“How is she now?”
“Good,” I say, swallowing past the emotions the thoughts of her not being here drag up. Jonas might have been torturing us with his presence all my life, but really, it was the two of us against the world. Things were so much more bearable before she got sick. She was always there, taking care of me, being the shoulder I craved, the support I needed when life as a baby mafia soldier got a little bit too much.
All of us were born with high expectations placed on us. Our blood alone ensured what our futures would look like. It’s something none of us have ever really pushed back against, all of us wanting the life we’ve been born into. But that didn’t mean that training our fathers put us through over the years wasn’t brutal.
Mum, with her soft voice and soothing hugs, was the balm for all that violence and corruption.
But as she got weaker, I lost her support. She was still there, of course she was. But it was never the same. And it only got worse as she spent more and more time either in hospital or in bed, and I was forced to spend more time in Jonas’s presence. I was forced to endure more and more of his abuse, the severity of his punishments for whatever he deemed I did wrong increasing week on week.
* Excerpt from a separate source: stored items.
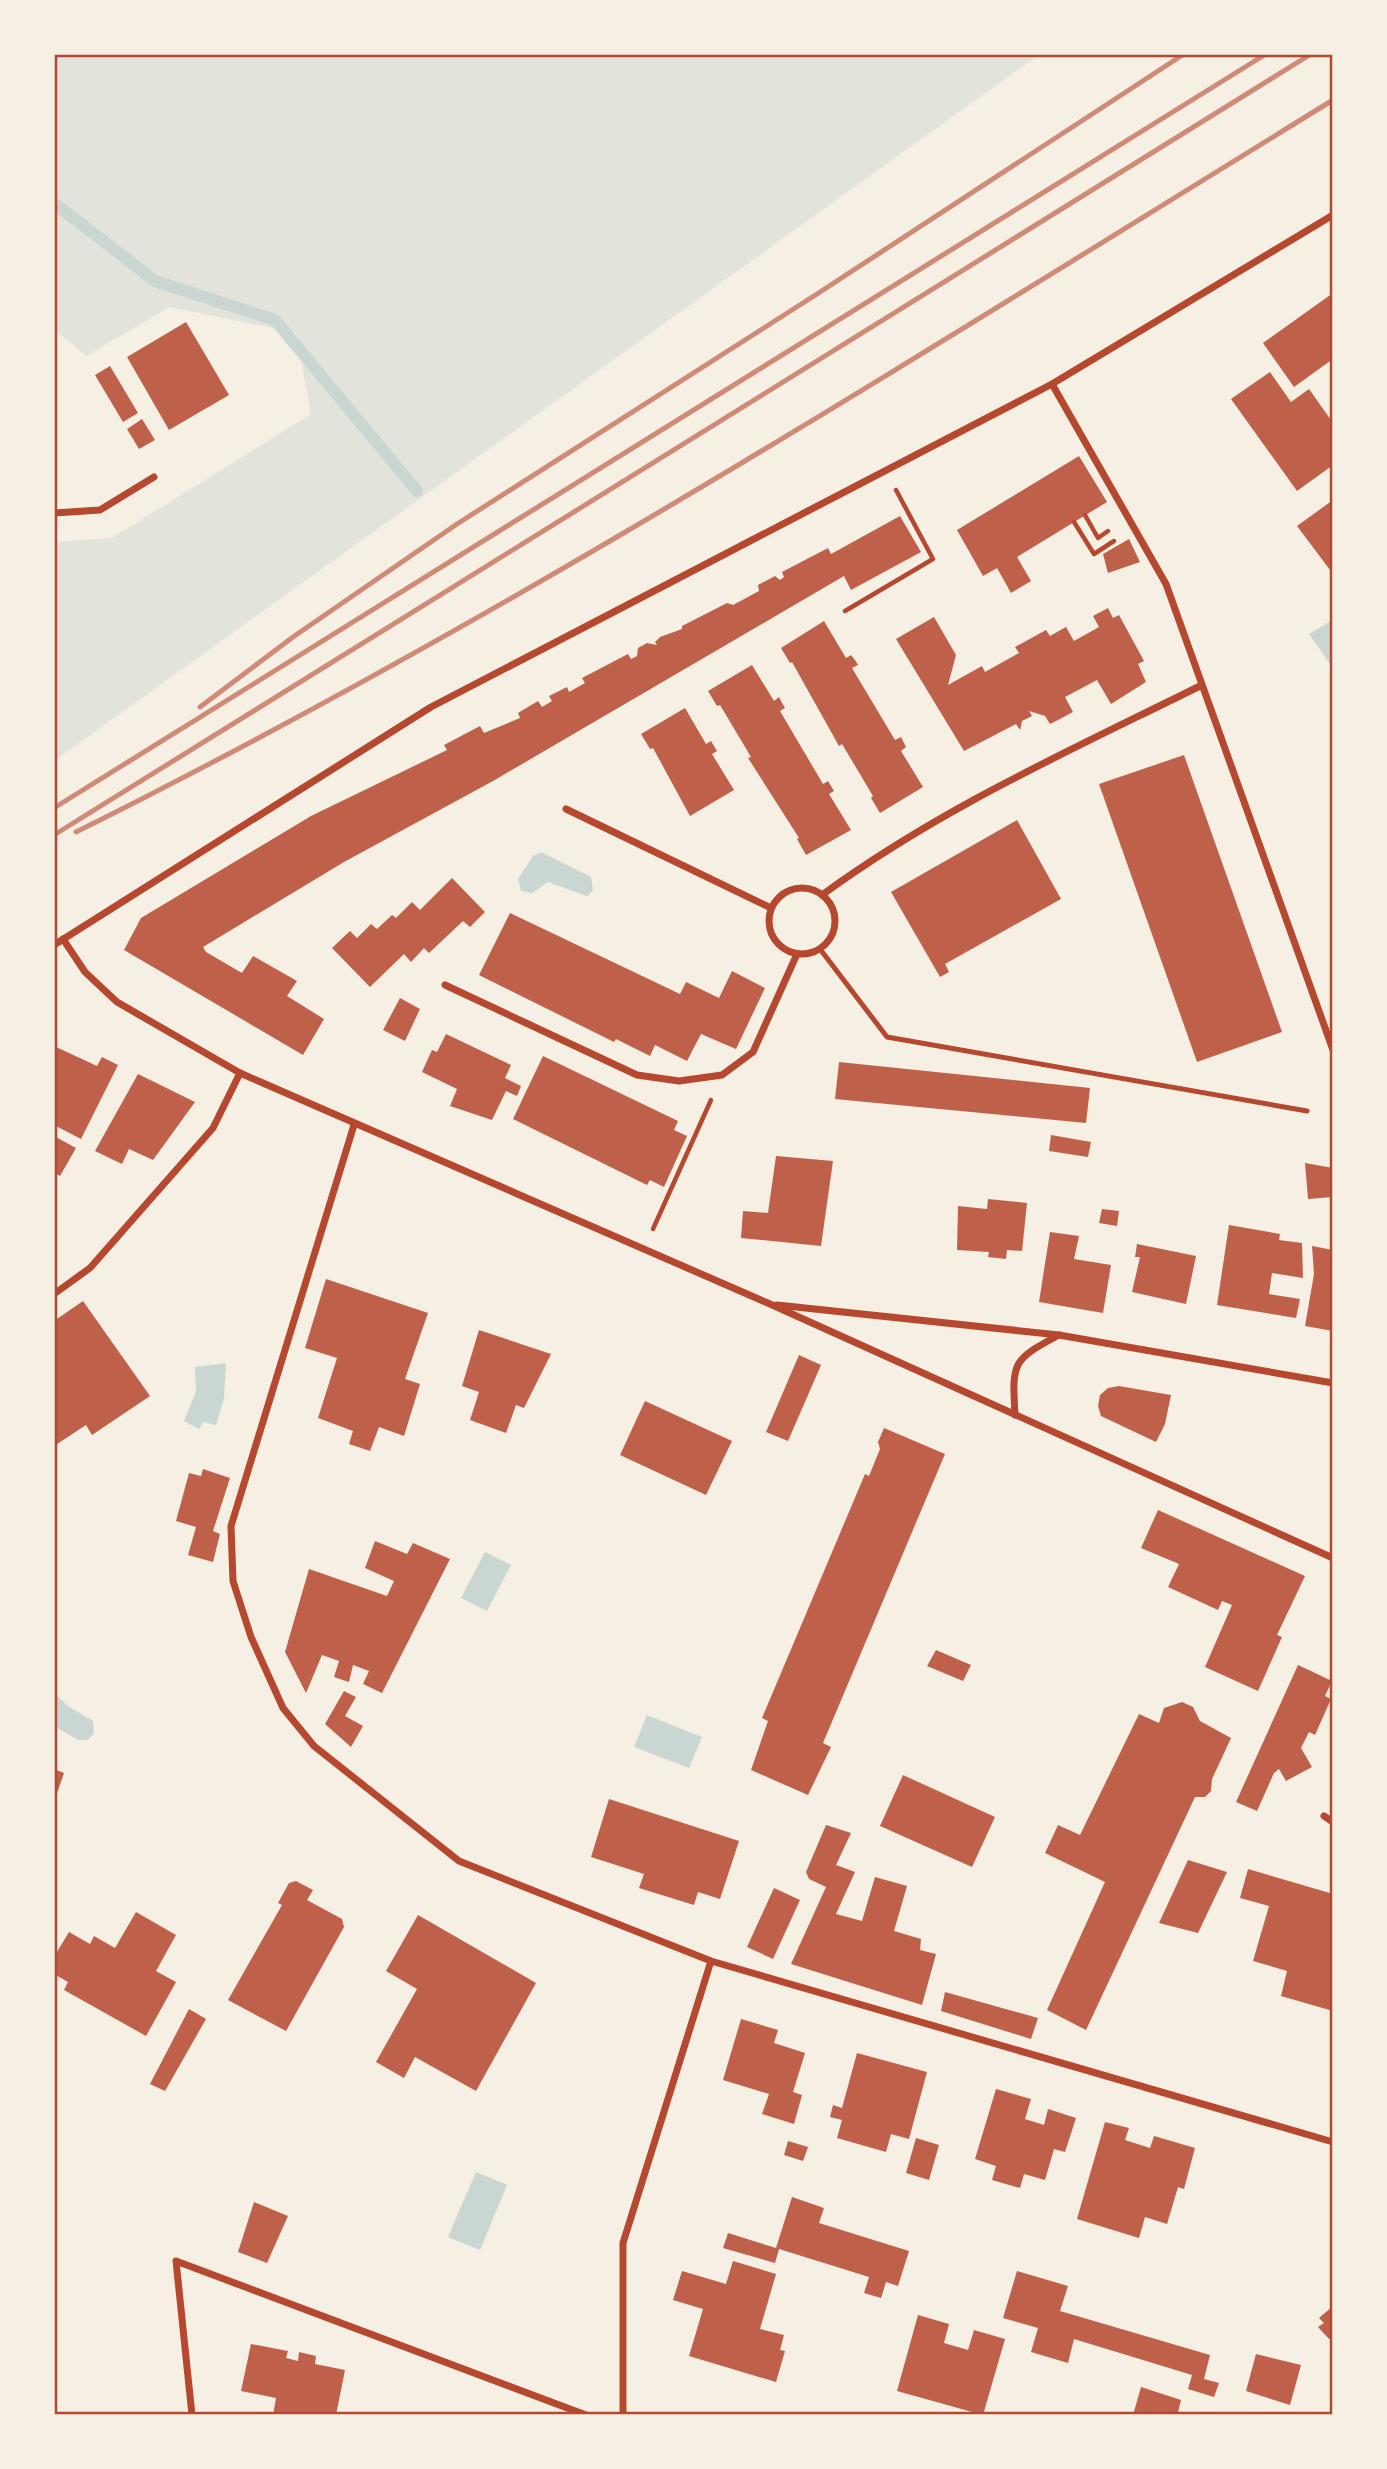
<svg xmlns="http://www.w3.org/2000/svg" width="1387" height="2469" font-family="Helvetica,sans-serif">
  <rect width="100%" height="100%" fill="#f6efe4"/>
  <path fill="#e2e4dc" d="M54 54H1040L54 761V542L112 538 311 414 296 333 170 307 86 356 54 329Z"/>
  <g fill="#c9d6d2">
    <path d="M1331 621 1333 624V668L1309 634Z"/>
    <path d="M541 852 591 877 593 890 587 896 548 882 532 893 521 891 518 879 533 856Z"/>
    <path d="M226 1363 224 1398 216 1425 203 1422 199 1429 184 1421 196 1392 195 1367Z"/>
    <path d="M485 1552 511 1565 487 1611 461 1598Z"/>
    <path d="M54 1693 68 1706 93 1721 94 1733 88 1740H78L54 1726Z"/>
    <path d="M647 1715 702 1737 689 1768 634 1747Z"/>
    <path d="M476 2172 507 2185 480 2250 448 2237Z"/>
  </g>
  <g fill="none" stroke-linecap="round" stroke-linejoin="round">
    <path stroke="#c9d6d2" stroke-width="12" d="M54 203 155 281 275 320 417 491"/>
  </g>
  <g fill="#bf614a">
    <path d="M1333 293V359L1294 387 1263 343Z"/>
    <path d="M186 322 229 395 169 430 127 357Z"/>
    <path d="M110 366 138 413 123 422 95 375Z"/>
    <path d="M1270 372 1291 402 1309 389 1333 423V465L1297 491 1231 399Z"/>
    <path d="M142 419 155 440 139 449 127 429Z"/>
    <path d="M1079 456 1107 502 1017 557 1031 581 1011 593 997 568 983 576 957 530Z"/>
    <path d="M1333 500V574L1297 526Z"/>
    <path d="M900 516 921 552 851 590 844 576 493 781 344 862 203 947 206 952 242 973 253 956 297 981 287 996 324 1019 303 1055 124 950 141 918 311 816 447 750 444 745 480 726 484 733 520 718 518 713 538 701 542 707 552 701 549 696 567 687 569 692 585 683 582 678 628 654 631 659 637 656 638 648 647 643 657 645 655 642 660 637 682 629V626L727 603 733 605 759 591 758 585 775 576 780 580 784 577 782 572 828 548 831 554Z"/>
    <path d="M1129 539 1140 562 1108 573 1103 554Z"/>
    <path d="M1108 608 1113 618 1119 615 1144 661 1138 664 1146 682 1111 704 1097 680 1065 697 1073 712 1058 720 1050 724 1045 716 1029 711 1032 716 1022 721 1020 730 1016 724 964 751 896 639 934 617 956 655 948 685 982 666 985 672 1019 653 1015 647 1046 630 1050 636 1066 627 1074 641 1099 627 1093 616Z"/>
    <path d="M824 621 846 658 851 655 855 660 858 665 852 668 895 740 901 737 906 747 901 751 923 787 880 813 871 798 873 796 842 744 839 746 792 662 790 663 781 648Z"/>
    <path d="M752 665 774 701 779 697 782 703 785 708 780 711 823 784 828 781 834 791 829 794 851 830 806 855 797 839 799 838 748 758 751 757 720 705 717 706 708 691Z"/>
    <path d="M685 708 706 744 711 741 717 751 712 754 734 790 690 816 653 748 650 749 641 734Z"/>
    <path d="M1184 755 1282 1032 1197 1062 1099 784Z"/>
    <path d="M1017 820 1061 899 945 964 949 972 940 977 891 892Z"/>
    <path d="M452 878 485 912 470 927 463 921 429 953 424 948 411 962 404 954 370 987 332 948 350 931 357 938 371 924 377 929 392 915 396 918 412 902 420 910Z"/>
    <path d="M510 913 680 994 686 982 719 998 732 971 765 988 736 1049 701 1034 687 1061 655 1045 650 1056 616 1039 614 1042 479 975Z"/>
    <path d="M400 998 420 1009 405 1041 383 1030Z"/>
    <path d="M446 1034 511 1065 505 1078 521 1086 517 1096 506 1091 492 1120 450 1106 457 1089 422 1072 432 1050 437 1052Z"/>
    <path d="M54 1046 97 1066 102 1057 118 1065 81 1139 54 1125Z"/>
    <path d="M543 1056 678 1121 674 1130 687 1136 664 1187 650 1180 647 1185 513 1119Z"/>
    <path d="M839 1062 1090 1088 1086 1123 835 1099Z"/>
    <path d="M138 1074 195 1102 153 1160 129 1149 122 1164 95 1151Z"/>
    <path d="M1051 1135 1091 1142 1088 1157 1049 1151Z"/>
    <path d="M54 1136 76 1148 60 1176 54 1173Z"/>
    <path d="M776 1156 833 1161 821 1246 741 1238 743 1211 768 1213Z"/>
    <path d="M1305 1163 1333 1168V1197L1308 1199Z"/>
    <path d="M988 1199 1027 1203 1022 1251 1007 1250 1006 1259 988 1257 989 1252 957 1250 958 1206 987 1209Z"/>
    <path d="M1102 1209 1119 1211 1117 1226 1099 1223Z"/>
    <path d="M1229 1225 1280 1234 1279 1240 1302 1243 1303 1278 1272 1273 1269 1294 1300 1299 1296 1318 1217 1305Z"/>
    <path d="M1050 1232 1079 1236 1074 1259 1111 1265 1103 1313 1039 1302Z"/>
    <path d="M1137 1244 1196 1256 1186 1304 1132 1292 1140 1257H1135Z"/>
    <path d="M1312 1246 1333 1250V1331L1305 1326 1314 1274Z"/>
    <path d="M326 1279 428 1313 405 1379 420 1384 404 1436 379 1427 370 1451 349 1444 353 1431 318 1418 337 1358 305 1348Z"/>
    <path d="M83 1301 150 1396 92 1435 86 1425 54 1446V1321Z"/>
    <path d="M479 1330 551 1354 524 1408 516 1405 506 1433 470 1420 479 1392 462 1386Z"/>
    <path d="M799 1355 821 1365 788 1441 766 1432Z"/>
    <path d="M1119 1386 1171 1395 1165 1424 1156 1442 1101 1416 1098 1406 1100 1395 1108 1388Z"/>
    <path d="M645 1401 732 1441 706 1495 620 1455Z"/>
    <path d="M884 1428 945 1454 823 1743 831 1747 808 1795 751 1770 768 1721 762 1718 865 1474 869 1476 880 1449 878 1442Z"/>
    <path d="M203 1469 230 1478 213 1531 220 1534 213 1562 188 1555 196 1527 176 1521 189 1473 201 1476Z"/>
    <path d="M1158 1510 1305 1576 1277 1635 1282 1637 1258 1691 1205 1667 1232 1605 1222 1601 1218 1610 1168 1587 1179 1564 1141 1548Z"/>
    <path d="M375 1541 407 1554 413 1543 450 1559 382 1693 363 1684 369 1671 353 1665 349 1682 334 1677 339 1661 322 1655 306 1693 285 1652 309 1569 387 1596 394 1581 365 1568Z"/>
    <path d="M936 1650 971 1665 963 1681 927 1666Z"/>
    <path d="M1298 1665 1332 1681 1325 1696 1331 1699 1315 1735 1309 1732 1301 1748 1312 1767 1286 1781 1279 1769 1274 1773 1257 1811 1236 1802Z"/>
    <path d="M344 1691 356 1697 345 1716 363 1726 351 1747 325 1724Z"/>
    <path d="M1182 1702 1193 1707 1200 1721 1231 1738 1212 1779 1211 1791 1205 1797H1195L1086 2030 1047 2010 1105 1882 1045 1853 1058 1825 1080 1835 1139 1714 1159 1723 1164 1708Z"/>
    <path d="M54 1769 64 1773 55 1799H54Z"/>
    <path d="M903 1775 995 1817 972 1867 880 1826Z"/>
    <path d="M609 1799 739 1841 720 1899 698 1892 694 1905 639 1888 644 1874 591 1857Z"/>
    <path d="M826 1825 851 1833 836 1865 855 1872 836 1914 862 1921 875 1877 907 1886 894 1931 921 1939 920 1950 936 1954 922 2005 791 1964 826 1887 809 1879 806 1872Z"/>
    <path d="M1188 1860 1227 1872 1198 1933 1159 1923Z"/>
    <path d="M1248 1869 1333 1894V2011L1281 1996 1287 1971 1253 1961 1269 1906 1240 1898Z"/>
    <path d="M296 1881 313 1890 307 1900 342 1919 344 1927 286 2031 228 2000 282 1905 278 1903 289 1883Z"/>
    <path d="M774 1888 800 1900 773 1959 747 1947Z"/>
    <path d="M136 1912 176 1935 156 1971 176 1982 146 2036 64 1990 68 1982 54 1974V1957L69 1932 90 1944 94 1936 115 1948Z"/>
    <path d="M418 1915 536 1983 476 2091 415 2057 404 2078 376 2062 417 1989 386 1971Z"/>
    <path d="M945 1992 1038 2018 1031 2039 941 2011Z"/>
    <path d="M189 2009 206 2019 165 2091 150 2084Z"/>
    <path d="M741 2019 778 2030 774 2043 805 2053 793 2092 802 2095 794 2124 762 2114 769 2094 723 2080Z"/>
    <path d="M857 2053 927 2072 909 2139 891 2134 886 2152 837 2138 842 2120 830 2117 833 2105 842 2108Z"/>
    <path d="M996 2089 1031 2099 1025 2119 1044 2125 1048 2109 1076 2118 1065 2152 1054 2149 1045 2180 1024 2174 1020 2188 992 2180 996 2166 975 2159Z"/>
    <path d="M1105 2122 1129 2128 1125 2140 1150 2148 1154 2136 1195 2148 1184 2189 1178 2187 1167 2224 1145 2217 1139 2238 1077 2219Z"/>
    <path d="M916 2138 939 2145 929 2180 906 2173Z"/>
    <path d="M788 2141 808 2147 803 2161 784 2155Z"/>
    <path d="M792 2197 824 2208 819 2223 909 2251 898 2286 886 2282 881 2298 864 2293 869 2277 779 2249 775 2263 723 2248 728 2233 776 2248Z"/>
    <path d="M254 2202 288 2216 267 2263 238 2252Z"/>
    <path d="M733 2261 776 2274 760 2329 784 2335 780 2350 785 2351 776 2382 689 2356 703 2309 673 2300 682 2271 726 2284Z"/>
    <path d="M1017 2271 1068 2286 1060 2311 1210 2355 1204 2379 1219 2383 1214 2397 1188 2389 1192 2375 1074 2339 1068 2363 1031 2352 1038 2328 1003 2318Z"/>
    <path d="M1333 2306V2336L1329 2339 1318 2327 1324 2323 1319 2318Z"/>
    <path d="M918 2315 949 2324 944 2343 968 2350 974 2330 1005 2339 983 2415 897 2391Z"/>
    <path d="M251 2344 288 2351 286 2358 298 2361 299 2352 316 2356 315 2364 345 2370 336 2415H273L276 2398 241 2391Z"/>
    <path d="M1256 2354 1301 2365 1290 2405 1246 2391Z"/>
    <path d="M1141 2387 1181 2400 1178 2412 1186 2415H1133Z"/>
  </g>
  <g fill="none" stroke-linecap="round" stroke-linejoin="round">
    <g stroke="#b5482f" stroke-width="4.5">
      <path d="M1085 515 1098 538 1108 531"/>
      <path d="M1074 522 1094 554 1114 541"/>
      <path d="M845 611 933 559 896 490"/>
      <path d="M653 1229 711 1100"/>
    </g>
    <path stroke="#b5482f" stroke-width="5" d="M820 949 887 1037 1307 1111"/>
    <g stroke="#b5482f" stroke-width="7">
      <path d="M1052 384 1166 584 1333 1050"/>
      <path d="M54 513 100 510 154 477"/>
      <path d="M566 809 771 908"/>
      <circle cx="802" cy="921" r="33"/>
      <path d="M822 895C941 808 1069 751 1200 686"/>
      <path d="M63 939 85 972 117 1002 240 1073 770 1304 1333 1558"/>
      <path d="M54 945 431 707 1052 384 1333 215"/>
      <path d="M445 985 637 1075 679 1081 722 1075 753 1052 797 954"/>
      <path d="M354 1125 231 1526 233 1581 251 1637 283 1708 314 1746 459 1861 711 1961 1333 2142"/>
      <path d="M54 1294 90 1268 213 1128 240 1073"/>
      <path d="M777 1305 1059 1335 1333 1383"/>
      <path d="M1015 1415C1012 1362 1012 1360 1059 1335"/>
      <path d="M1324 1816 1333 1822"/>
      <path d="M192 2415 176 2261 586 2415"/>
      <path d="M623 2415V2243L711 1961"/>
    </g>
    <g stroke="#cf8b77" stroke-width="5">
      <path d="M200 707 293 637 457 524 817 294 1184 54"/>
      <path d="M54 808 1266 54"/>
      <path d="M76 832C511 616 920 354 1333 100"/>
      <path d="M54 835 1311 54"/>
    </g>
  </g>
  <rect width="1387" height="2469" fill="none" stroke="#f6efe4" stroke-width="112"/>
  <rect x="56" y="56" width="1275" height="2357" fill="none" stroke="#b5482f" stroke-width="2.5"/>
</svg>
I put on a brave face when I was with Mum, but she could see. She knew what we were both suffering. She just didn’t have a way, or the strength, to get out.
If only she’d told me the truth sooner…
If only…
I let out a heavy sigh. I’ve been over all the what-ifs a million times.
If I knew about Galen and Stella, we could have fled the country. Left that cunt behind. But at the end of the day, what good would it have done? He’d have always found us. And it always would have hurt more. The result could have been worse than what we’re dealing with now.
I look down into Jodie’s eyes, feeling her pain and grief as if it’s my own, and for the first time since my entire life blew up in my face, I actually feel a little gratitude for not losing anyone I cared about. Jodie might not have any clue about who the men really were that she’s grieving for right now, but that doesn’t mean the pain is any less real.
If I were a better man. I might feel guilty for what I’ve spent the last few weeks planning. But I’m not a better man.
I was born into a world with Jonas as a father, and I killed my first man before my tenth birthday.
My reputation might be the nice one. But my soul is just as dark and tarnished as the others’. I just hide it better.
“They think she’s going to be okay. She has a good number of years yet.”
“That’s awesome.”
“She deserves it,” I say honestly. After everything my mum has endured with her husband, she more than deserves some happiness with the man who still holds her heart after all these years and the distance between them. And she needs to get time with her daughter.
“I look forward to meeting her one day.”
The thought alone makes me tense.
“I’m sure she’d love that too,” I say, although I already know that it’s never going to happen.
I’ve seen the excitement in Mum’s eyes as Stella and Seb fell in love, and then Emmie and Theo when she’s seen them together. I know she’s getting ideas for me being next, probably wondering what my girl’s going to look like, how quickly we’re going to send her out to buy a fancy hat and organise seating plans. Christ, she’s probably already been looking at fucking baby clothes when she’s been out shopping, knowing her.
She’s never made her dreams for me to have a family of my own one day—a real, loving, honest family, the type she was never able to provide me with—a secret, and I know it’s not something she’s going to forget about easily.
“I love it here. Can we stay forever?”
Jodie snuggles into my heat, and I find myself pushing reality out once again and just enjoying her company.
It’s a fucking dangerous position to be in.
* * *
“I’m not ready,” Jodie says beside me as I pull up outside her house Sunday evening.
Our long weekend was both a blessing and a curse.
I bring the car to a stop and kill the engine before turning to her.
She looks like a different person from the one I found in a heap on the ground out the back of the coffee shop a few days ago. She’s still fighting her battles, just like I am mine, but she seems lighter. The shadows in her eyes aren’t so dark and haunting. I wish I could say the same about mine.